Submission to God in Life and Family
Saturday, February 9th, 2008One of the most profound discoveries I have made in my journey as a Christian man and father is the amazing grace that comes when I submit to God. I think that this is also one of the most difficult things to do, at least from my experience. I was raised to be independent, to get what I want out of life I would have to get it myself. This makes it especially difficult to subdue my own will and allow God to bring about His own will in my life. Another facet that makes this extremely difficult is the uncertainty principle behind this. Most of the time I don’t know what God’s will is for me in my life, and not knowing what that is makes it difficult to submit to His will.
However when I am able to put my own selfish desires, my own will aside and let God remain in control, I have found that amazing things happen.

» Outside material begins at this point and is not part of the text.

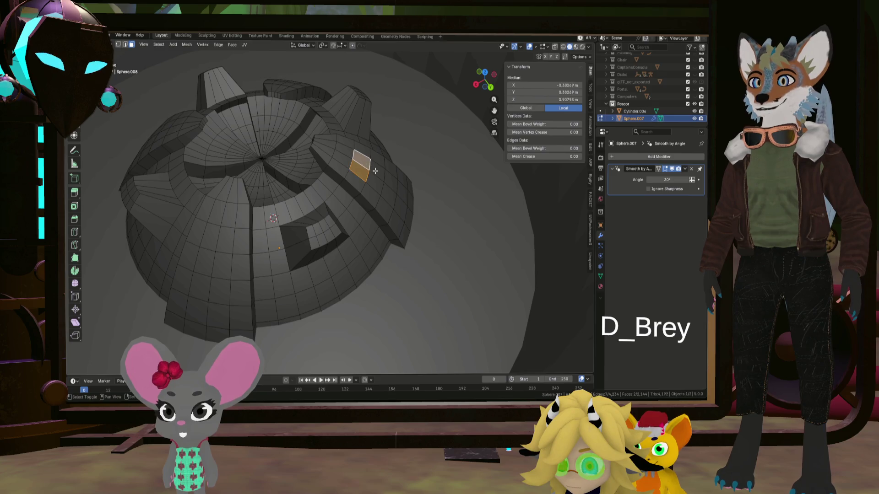
middle_click_drag(390, 183, 369, 221)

One of the first hurdles I have had to overcome is the realization that no matter how hard I try or what I do, I am NOT in control of my life. One of the worst things that we learn in the secular world is that we can control our lives(or at least we think we can). About a month ago our pastor did a sermon, and for some reason I cannot remember what the sermon was about, or what all was said; however one thing he said stuck in my mind to this day. Paraphrasing what he said: “We don’t have any control over how we are born, we don’t have control over how we are going to die, and we really don’t have control over anything in between. Without this realization we are just grasping at straws all of our lives.” When you think about it, any other viewpoint on life in general is just denial of the obvious. On any given day I could leave my house and be killed instantly in a car accident, or I may die in my own home. I have absolutely no control over any of those circumstances. There is one person who does…God.
Now I know this is easier said than done, as I am speaking from experience. I struggle with this every single day. I do know that the more often I submit to His will the easier it gets each successive time.
I’ll give an of one of my experiences in submission:
Before I worked for the company I’m at now (AGP), I worked for a pretty decent plastics manufacturing company (PW Eagle, now JM Eagle). I had made a mistake at work and my supervisor essentially told me that I may as well look for a new job. Being the sole provider for my family this placed a great stress on me as I was now out of work and needing to find another job immediately or my family would suffer. Naturally I immediately began a frantic job search, and took a couple temp jobs to suffice until I found a permanent job. After a few days of frantic job searching and no real concrete possibilities, I got down on my knees. At that point I had nothing else to lose as I was already at my wits end, and needed help fast. I asked God for His help, and finally submitted to whatever His will would bring. The next day I had two interviews scheduled and went to each one with a small prayer, “God, if it is Your will for me to get this job, then I will praise you, and if it’s not Your will then I will praise you, because only you know the plans you have for my life.” Remembering Jeremiah 29:11
For I know the plans I have for you,” declares the LORD, “plans to prosper you and not to harm you, plans to give you hope and a future.
The stress that this took off of me is indescribable. I felt like there was hope again. God answered my prayers that day, when I received a call about 10 minutes after coming home from my second interview of the day, with a job offer. The job was the one we were praying for. I thought the blessing was just that, however I found out about a month later that my old job had layed-off 14 people from the plant that I had worked at, and many of my former co-workers were now out of work and looking for new jobs. Out of all of this I only missed 2 or 3 days worth of pay and ended up working for a better company, with better benefits, pay, and job security. God has a plan for each and every one of us, and His plan is 100 times better than any plan we could come up with on our own.